Sec. 211.171(6) provides: “The practice and procedure customary in proceedings in equity shall govern all proceedings in the juvenile court.” 2 As used in the Juvenile Act (Chapter 211, V.A.M.S., 1959), “ ‘Juvenile court’ means * * * the circuit court of each county, except that in the judicial circuits having more than one judge, the term means the juvenile division of the circuit court of the county.” The Rules of Civil Procedure, in turn, unless otherwise thereafter provided by statute, are made to specifically govern “the practice and the procedure in all suits and all proceedings of a civil nature, legal, equitable and special in the * * * Circuit Courts * * * (Civil Rule 41.02, V.A.M.R.) Finally, Civil Rule 42.01, V.A.M.R. provides: “There shall be one form of action to be known as ‘civil action’ ”.

Considering all these provisions together, and considering as well the essentially equitable provenance and purpose of the Juvenile Act (as expressed in Sec. 211.011) 3 and the statutory direction that equity practice govern all proceedings in the juvenile court, it is reasonable that such proceedings should be treated as equitable for procedural purposes. Now, by the explicit provisions of Civil Rule 41.02, “equitable” proceedings are made to come under the governance of the Rule of Civil Procedure.

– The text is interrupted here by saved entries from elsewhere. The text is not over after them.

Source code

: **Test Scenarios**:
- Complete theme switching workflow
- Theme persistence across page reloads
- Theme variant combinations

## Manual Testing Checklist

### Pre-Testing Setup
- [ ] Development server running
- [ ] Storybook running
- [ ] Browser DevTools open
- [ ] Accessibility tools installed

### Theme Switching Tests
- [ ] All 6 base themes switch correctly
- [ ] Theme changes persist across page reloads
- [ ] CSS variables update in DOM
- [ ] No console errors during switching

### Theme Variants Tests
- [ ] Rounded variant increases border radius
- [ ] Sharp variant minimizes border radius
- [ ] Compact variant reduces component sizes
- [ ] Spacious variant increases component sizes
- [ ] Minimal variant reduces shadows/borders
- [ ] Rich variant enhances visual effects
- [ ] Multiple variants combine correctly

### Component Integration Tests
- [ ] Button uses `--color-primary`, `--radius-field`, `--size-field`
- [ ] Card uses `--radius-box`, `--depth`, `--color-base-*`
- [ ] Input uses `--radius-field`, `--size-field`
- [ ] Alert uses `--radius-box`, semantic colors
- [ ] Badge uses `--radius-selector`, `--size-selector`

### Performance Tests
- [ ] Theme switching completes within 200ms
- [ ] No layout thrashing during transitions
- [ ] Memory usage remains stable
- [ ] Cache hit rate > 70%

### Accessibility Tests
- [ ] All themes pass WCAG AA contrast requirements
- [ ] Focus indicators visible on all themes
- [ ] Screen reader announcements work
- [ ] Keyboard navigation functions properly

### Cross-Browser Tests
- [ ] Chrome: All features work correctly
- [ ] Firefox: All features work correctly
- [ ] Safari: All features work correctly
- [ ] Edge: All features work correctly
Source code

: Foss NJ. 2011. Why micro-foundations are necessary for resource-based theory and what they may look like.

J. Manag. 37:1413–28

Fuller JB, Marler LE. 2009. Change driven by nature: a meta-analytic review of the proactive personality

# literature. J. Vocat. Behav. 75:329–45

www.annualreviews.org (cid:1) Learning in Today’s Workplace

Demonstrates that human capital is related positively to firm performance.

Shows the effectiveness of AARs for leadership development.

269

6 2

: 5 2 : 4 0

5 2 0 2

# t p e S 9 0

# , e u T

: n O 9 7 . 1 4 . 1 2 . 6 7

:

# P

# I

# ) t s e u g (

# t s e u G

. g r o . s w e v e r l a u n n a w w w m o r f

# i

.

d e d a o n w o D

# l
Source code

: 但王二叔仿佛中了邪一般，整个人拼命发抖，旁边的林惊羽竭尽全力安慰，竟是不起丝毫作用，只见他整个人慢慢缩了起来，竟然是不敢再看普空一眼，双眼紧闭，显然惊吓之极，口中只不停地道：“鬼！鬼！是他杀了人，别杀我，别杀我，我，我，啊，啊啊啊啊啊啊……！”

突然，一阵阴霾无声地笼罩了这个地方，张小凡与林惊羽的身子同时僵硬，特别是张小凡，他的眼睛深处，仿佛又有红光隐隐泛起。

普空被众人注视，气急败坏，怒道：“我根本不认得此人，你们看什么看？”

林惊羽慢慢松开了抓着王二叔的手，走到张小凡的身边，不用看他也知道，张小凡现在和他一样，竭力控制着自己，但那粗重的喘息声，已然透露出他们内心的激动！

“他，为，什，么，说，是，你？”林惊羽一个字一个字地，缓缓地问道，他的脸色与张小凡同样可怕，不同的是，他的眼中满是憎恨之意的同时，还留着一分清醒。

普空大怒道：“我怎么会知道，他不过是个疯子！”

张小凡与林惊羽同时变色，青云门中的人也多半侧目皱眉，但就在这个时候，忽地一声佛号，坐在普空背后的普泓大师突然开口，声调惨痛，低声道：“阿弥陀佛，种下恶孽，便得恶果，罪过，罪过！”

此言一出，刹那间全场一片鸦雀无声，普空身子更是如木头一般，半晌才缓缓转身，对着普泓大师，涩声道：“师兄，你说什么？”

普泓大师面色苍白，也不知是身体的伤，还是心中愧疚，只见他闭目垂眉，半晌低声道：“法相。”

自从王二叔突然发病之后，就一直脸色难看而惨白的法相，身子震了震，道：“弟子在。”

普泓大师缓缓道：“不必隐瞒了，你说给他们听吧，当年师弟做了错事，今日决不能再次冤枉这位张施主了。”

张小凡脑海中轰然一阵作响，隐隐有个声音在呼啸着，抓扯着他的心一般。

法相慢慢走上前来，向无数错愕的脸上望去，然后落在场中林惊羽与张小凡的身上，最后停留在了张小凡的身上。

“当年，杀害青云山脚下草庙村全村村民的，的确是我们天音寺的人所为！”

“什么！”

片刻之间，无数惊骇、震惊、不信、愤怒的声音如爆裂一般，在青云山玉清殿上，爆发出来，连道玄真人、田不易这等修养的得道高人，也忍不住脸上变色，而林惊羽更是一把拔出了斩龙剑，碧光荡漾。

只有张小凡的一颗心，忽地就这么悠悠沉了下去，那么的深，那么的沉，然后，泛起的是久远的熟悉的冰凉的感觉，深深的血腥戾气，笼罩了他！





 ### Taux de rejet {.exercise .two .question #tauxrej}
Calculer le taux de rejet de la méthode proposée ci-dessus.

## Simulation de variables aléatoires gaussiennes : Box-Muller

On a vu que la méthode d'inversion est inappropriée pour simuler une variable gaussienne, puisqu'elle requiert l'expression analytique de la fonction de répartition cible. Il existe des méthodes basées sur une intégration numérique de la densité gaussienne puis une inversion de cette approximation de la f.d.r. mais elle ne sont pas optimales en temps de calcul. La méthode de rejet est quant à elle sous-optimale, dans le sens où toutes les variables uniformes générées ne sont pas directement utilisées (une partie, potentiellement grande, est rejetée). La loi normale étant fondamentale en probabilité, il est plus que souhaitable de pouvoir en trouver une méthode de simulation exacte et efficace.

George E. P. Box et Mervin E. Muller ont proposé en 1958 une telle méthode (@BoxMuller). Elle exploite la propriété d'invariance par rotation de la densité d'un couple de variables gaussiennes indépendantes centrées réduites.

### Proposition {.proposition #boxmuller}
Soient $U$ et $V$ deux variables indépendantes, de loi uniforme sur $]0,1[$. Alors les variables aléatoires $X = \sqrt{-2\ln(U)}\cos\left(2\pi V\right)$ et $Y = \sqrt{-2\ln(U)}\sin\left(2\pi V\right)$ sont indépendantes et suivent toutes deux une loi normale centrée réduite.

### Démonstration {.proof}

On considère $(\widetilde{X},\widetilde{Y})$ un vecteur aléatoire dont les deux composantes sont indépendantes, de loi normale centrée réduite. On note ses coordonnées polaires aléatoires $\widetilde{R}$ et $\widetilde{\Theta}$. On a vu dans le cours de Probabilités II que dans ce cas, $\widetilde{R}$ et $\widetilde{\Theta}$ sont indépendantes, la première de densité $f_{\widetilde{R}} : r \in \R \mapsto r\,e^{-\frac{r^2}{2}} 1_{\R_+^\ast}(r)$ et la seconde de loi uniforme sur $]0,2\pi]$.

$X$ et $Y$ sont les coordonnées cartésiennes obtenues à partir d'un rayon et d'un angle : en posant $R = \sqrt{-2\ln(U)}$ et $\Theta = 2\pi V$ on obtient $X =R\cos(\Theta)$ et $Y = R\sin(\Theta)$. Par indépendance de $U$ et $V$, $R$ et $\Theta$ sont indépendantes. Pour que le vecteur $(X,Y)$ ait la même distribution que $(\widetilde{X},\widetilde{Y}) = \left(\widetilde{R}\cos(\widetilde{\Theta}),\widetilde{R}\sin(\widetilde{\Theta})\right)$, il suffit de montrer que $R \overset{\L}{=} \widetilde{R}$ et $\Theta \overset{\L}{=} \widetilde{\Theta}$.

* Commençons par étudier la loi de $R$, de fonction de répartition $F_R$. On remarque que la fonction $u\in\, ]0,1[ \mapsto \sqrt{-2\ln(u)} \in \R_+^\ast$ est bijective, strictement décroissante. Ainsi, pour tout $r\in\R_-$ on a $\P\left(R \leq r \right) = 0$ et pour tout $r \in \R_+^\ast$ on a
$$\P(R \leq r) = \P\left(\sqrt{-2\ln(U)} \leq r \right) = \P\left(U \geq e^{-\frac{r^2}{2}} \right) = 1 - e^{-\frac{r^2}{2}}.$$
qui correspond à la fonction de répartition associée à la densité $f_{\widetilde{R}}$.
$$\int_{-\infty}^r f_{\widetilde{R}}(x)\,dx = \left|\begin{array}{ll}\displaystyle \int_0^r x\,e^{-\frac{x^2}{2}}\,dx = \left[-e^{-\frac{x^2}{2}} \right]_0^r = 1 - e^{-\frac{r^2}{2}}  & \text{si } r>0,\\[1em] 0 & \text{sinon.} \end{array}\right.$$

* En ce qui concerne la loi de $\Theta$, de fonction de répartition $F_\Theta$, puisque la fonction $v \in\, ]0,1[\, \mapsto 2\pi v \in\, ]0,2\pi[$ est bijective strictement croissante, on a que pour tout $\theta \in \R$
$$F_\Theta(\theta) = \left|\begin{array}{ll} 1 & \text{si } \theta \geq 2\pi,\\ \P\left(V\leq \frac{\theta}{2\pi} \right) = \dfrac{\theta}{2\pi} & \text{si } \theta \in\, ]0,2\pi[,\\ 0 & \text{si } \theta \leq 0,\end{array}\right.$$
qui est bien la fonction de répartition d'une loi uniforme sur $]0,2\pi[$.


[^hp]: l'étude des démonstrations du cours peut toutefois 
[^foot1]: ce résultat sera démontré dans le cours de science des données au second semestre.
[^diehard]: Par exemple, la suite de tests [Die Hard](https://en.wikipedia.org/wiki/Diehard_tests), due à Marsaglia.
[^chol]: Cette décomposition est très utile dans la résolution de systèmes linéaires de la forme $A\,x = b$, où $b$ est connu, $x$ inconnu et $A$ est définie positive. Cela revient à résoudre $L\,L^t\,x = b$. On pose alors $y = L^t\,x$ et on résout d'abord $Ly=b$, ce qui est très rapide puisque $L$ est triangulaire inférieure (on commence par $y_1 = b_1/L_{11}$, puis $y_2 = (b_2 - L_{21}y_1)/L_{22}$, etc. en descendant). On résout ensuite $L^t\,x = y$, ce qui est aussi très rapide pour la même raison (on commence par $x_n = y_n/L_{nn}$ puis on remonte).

One of the procedural rights attending a suit in equity, as a species of a civil suit, is that of a change of venue. Walker v. Ellis, 146 Mo. 327, 48 S.W. 457, 458. A juvenile court is but a division of the circuit court and is thus a court of record. In re McFarland, 223 Mo.App. 826, 12 S.W.2d 523, 527; Sec. 211.021(3); see also: Article V, Sec. 28, Missouri Constitution, 1945, V.A.M.S. Therefore, the Rules of Civil Procedure apply, generally, *128 to juvenile court proceedings in the only form of action recognized for procedural purposes, a civil suit or action.